Mais à mesure que les jours passaient, on se mit à craindre que ce malheur n’eût véritablement pas de fin et, du même coup, la cessation de l’épidémie devint l’objet de toutes les espérances. (Albert Camus, La peste , 1947)
A l’heure de la pandémie coronavirus, la « camusmania », avec en tête La Peste, qualifiée de « bible » du covid 19 est relancée de plus bel, aussi bien en France qu’en Chine ou en Iran et dans le monde entier.
Selon les chiffres d’Edistat, les ventes de ce classique français a été multiplié par quatre entre la quatrième semaine de 2019 et celle de 2020* ! On trouve divers articles dans la presse anglosaxonne tel le britannique The Guardian qui nous apprend qu’en février 2019, 226 exemplaire de la Peste (« The Plague » en anglais) avaient été vendue au Royaume Uni et que le mois dernier, en février 2020, ce chiffre était à 371. Mais depuis la mi mars 2020, un pic à 2156 ventes s’est produit, avec un score de 1504 en une semaine uniquement, via essentiellement la commande auprès de libraires indépendants car Amazon est en rupture! Le New York Times y consacre aussi une longue analyse signée d’Alain de Botton, le célèbre auteur de “The School of Life.”

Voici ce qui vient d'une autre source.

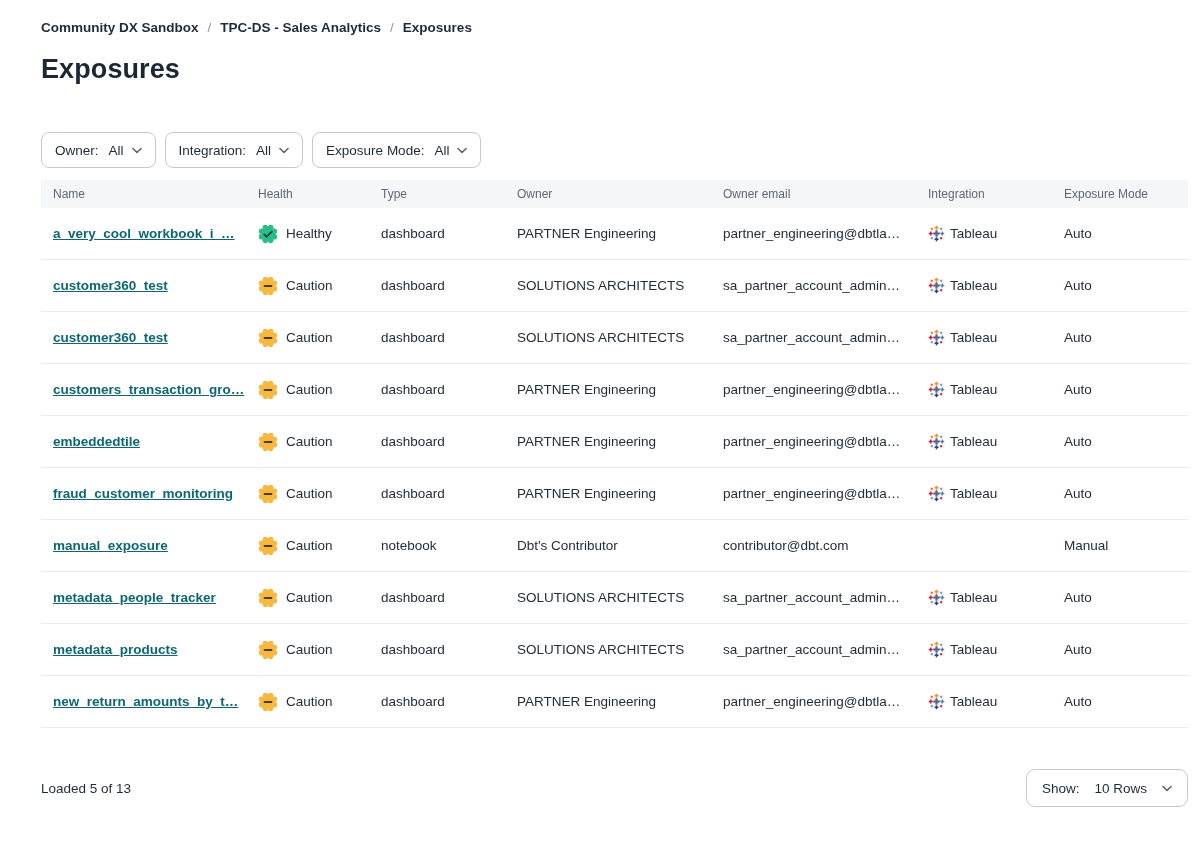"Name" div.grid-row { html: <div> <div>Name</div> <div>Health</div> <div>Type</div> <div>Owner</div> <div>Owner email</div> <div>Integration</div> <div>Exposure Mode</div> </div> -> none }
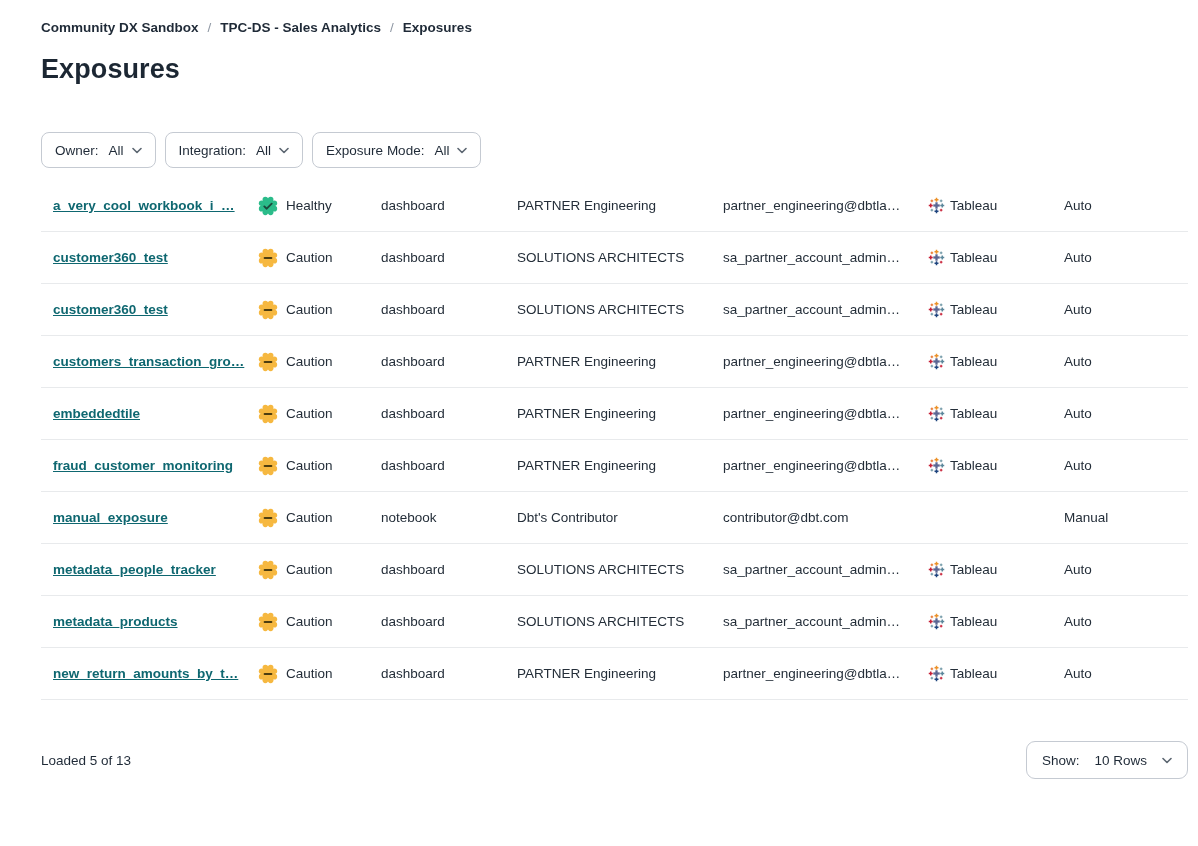"Load more..." div.load-more-row { html: none -> <div> <span>Load more...</span> </div> }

Le livre est notamment prisé pour ses multiples niveaux de lecture. En effet, l’épidémie que Camus imagine à Oran, renferme plusieurs sens symboliques, à commencer dans le contexte de l’immédiat après-guerre, celui de la résistance européenne contre le nazisme comme Camus l’écrivit à Roland Barthes en 1955.
« Camus a utilisé une allégorie pour parler du mal, de tout ce qui nous oppresse contre lequel nous devons lutter. Ce recours à l’allégorie fait qu’un lecteur de 2020 peut se retrouver et y projeter le coronavirus», analyse Anne Prouteau présidente actuelle de la Société des études camusiennes et maîtresse de conférences en littérature française à l’UCO.
« Le point commun de ces succès, c’est que Camus est perçu comme l’homme de la démocratisation, qui est une question contemporaine cruciale. C’est ce qui explique son succès actuel en Chine ou en Iran, comme il l’expliquait quand sa réception a explosé en Allemagne, en Italie et au Japon juste après la Seconde Guerre mondiale. » selon Spiquel.
Il n’en reste pas moins que si Sartre le romancier est aujourd’hui plus dans l’ombre, il est davantage plébiscité comme philosophe que son confrère. Aux États-Unis par exemple, l’existentialisme est le cours le plus demandé en Californie comme sur la côte Est. Ce terme placé dans un intitulé fait un carton auprès des étudiants, selon François Noudelmann, professeur de lettres françaises à l’université NYU à New York et philosophe.
* A noter qu’un autre roman s’est retrouvé propulser en tête des ventes, il s’agit du Hussard sur le toit de Jean Giono qui traite aussi d’une épidémie, celle du choléra qui ravage la Provence vers 1830, et les croisades révolutionnaires des carbonari piémontais.
1 Commentaire
L’incipit de La Peste me rappelle l’intrusion de la Covid dans notre monde contemporain. Les doutes de Rieux , suscités par la vue du premier rat, doublées du refus catégorique d’admettre cette simple réalité du Concierge ressemblent à un vrai scénario dont l’issue présageait une fin tragique; le crime de millions d’humains.